Canada’s new Ksi Lisims LNG is targeting net-zero carbon emissions
The Nisga’a Nation, Rockies LNG and Western LNG have proposed a 12-million-tonne-per-year LNG project called Ksi Lisims LNG, with the goal of creating the largest net-zero LNG export facility.
Ksi Lisims LNG (meaning ‘from the Nass River’ in the Nisga’a language) is a proposed 12-million-tonne-per-year natural gas liquefaction and marine terminal project.
The terminal will receive approximately 1.7 to 2.0 billion cubic feet of natural gas per day. Commercial operations will start in late 2027 or 2028.
British Columbia’s Indigenous Nisga’a Nation, a group of British Columbia and Alberta natural gas producers Rockies LNG and oil and energy company Western LNG filled initial project description with the governments of British Columbia and Canada.
The project is said to have one of the lowest unit carbon emissions rates of any large-scale LNG export project in the world.
Its pathway to net-zero carbon emissions includes the use of renewable hydro power in combination with monitoring and measurement, energy efficiency, purchase of carbon offsets, and potential carbon capture and storage.
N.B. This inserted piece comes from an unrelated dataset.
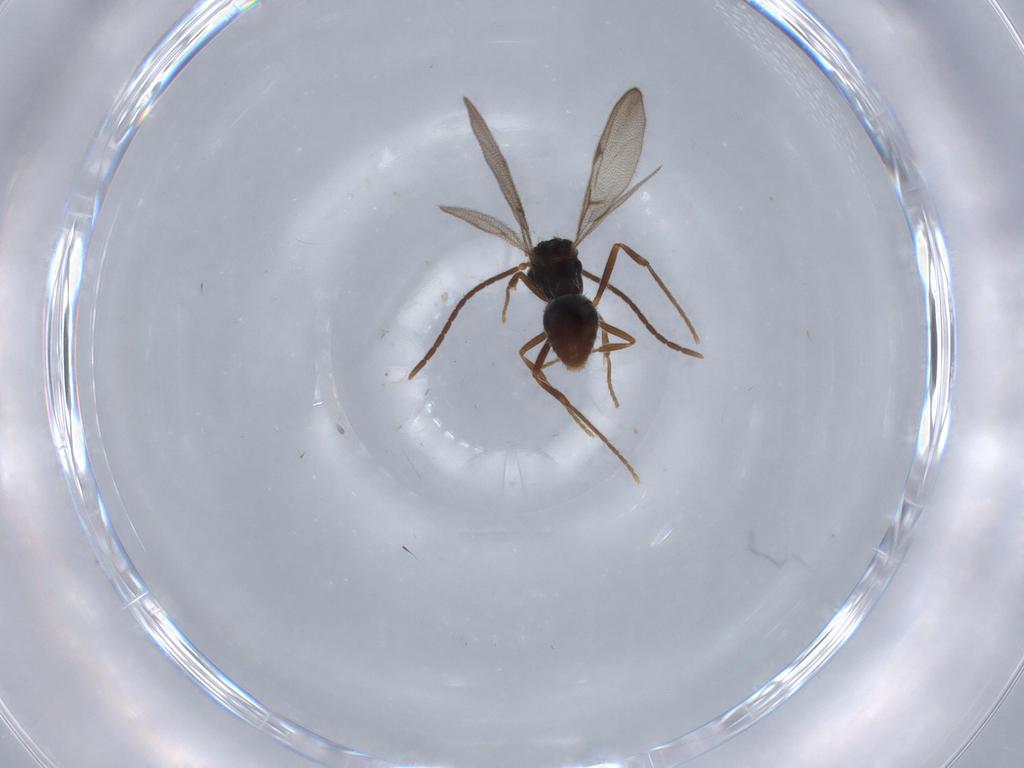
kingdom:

It is being designed to have a low level of carbon emissions, which reduces the amount of offsets required to achieve net-zero.
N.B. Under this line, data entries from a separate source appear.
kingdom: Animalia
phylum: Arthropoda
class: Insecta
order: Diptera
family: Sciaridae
The project site is owned by the Nisga’a Nation and is located within Nisga’a treaty lands on the northern tip of Pearse Island on the Portland Canal, west of Gingolx, British Columbia.
Two natural gas pipeline projects are being evaluated for Ksi Lisims LNG. The selected natural gas pipeline will be owned and operated by a third party.
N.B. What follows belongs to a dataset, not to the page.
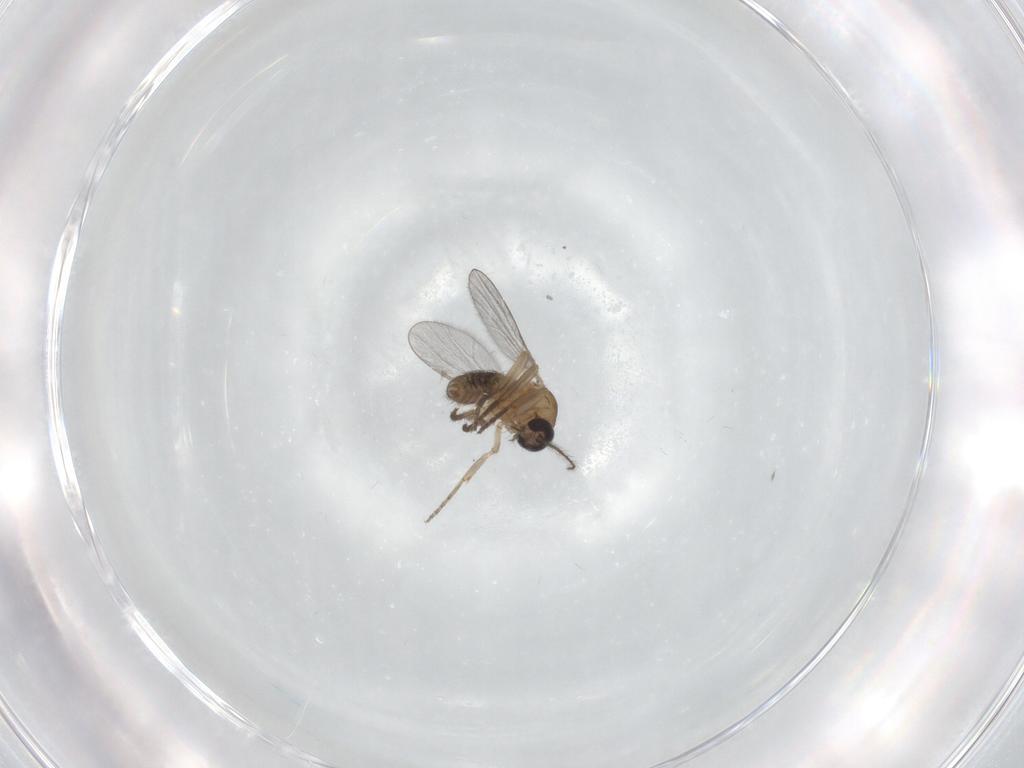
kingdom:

Ksi Lisims LNG is regulated under BC’s 2018 Environmental Assessment Act and Canada’s 2019 Impact Assessment Act.
Davis Thames, Western LNG founder, president and CEO, said: “This project will be important to the global LNG industry as it navigates the energy transition. Fueled by clean British Columbia hydropower and supplied by low carbon Canadian natural gas, Ksi Lisims LNG will achieve one of the world’s lowest unit carbon emissions rates for a large-scale LNG export project, making net-zero both feasible and achievable.”